_Exercise prompt:_
Give the data from the line with "Judge the way" through the end of the data as a Markdown table with the columns n and Line, numbering each row and leaving out blank lines.

━━━━━━━━━━

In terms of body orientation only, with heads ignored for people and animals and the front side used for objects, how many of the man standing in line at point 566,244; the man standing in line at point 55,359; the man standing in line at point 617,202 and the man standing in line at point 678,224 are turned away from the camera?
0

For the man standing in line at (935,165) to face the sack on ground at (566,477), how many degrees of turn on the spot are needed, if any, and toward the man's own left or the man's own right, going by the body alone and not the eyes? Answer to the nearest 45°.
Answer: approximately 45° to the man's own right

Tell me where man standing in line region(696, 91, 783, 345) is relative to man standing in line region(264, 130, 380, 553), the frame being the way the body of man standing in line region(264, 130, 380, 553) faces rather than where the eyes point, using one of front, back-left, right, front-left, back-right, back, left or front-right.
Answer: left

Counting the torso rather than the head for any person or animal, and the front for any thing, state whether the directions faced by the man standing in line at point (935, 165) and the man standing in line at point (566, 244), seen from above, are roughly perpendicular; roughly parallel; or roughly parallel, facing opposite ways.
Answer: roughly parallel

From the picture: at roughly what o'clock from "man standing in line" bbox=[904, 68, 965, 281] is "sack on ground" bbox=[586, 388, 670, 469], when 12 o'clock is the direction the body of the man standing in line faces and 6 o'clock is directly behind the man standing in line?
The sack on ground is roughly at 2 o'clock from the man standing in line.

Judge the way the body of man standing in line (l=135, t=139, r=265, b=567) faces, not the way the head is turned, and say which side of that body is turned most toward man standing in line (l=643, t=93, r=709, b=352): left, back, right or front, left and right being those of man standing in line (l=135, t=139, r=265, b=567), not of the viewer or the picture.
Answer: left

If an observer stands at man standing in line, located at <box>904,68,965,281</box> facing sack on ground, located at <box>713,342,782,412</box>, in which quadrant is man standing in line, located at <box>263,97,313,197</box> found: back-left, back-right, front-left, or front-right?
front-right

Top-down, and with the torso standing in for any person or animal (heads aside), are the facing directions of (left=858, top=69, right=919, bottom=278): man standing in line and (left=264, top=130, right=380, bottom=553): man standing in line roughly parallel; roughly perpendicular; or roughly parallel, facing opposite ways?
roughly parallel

━━━━━━━━━━

_Exercise answer:_
| n | Line |
|---|---|
| 1 | Judge the way the body of man standing in line (l=135, t=139, r=265, b=567) faces, not the way the head is turned, and say which side of that body is turned most toward man standing in line (l=643, t=93, r=709, b=352): left, back, right or front, left and right being those of man standing in line (l=135, t=139, r=265, b=567), not of the viewer or the picture. |
| 2 | Answer: left |
| 3 | If an observer stands at man standing in line, located at <box>904,68,965,281</box> facing sack on ground, located at <box>713,342,782,412</box>, in which quadrant is man standing in line, located at <box>263,97,313,197</box> found: back-left, back-right, front-left, or front-right? |
| 4 | front-right |
| 5 | Top-down, and with the torso standing in for any person or animal (heads aside), are the facing directions of (left=858, top=69, right=919, bottom=278): man standing in line and (left=264, top=130, right=380, bottom=553): man standing in line roughly parallel; roughly perpendicular; or roughly parallel, facing opposite ways? |
| 6 | roughly parallel |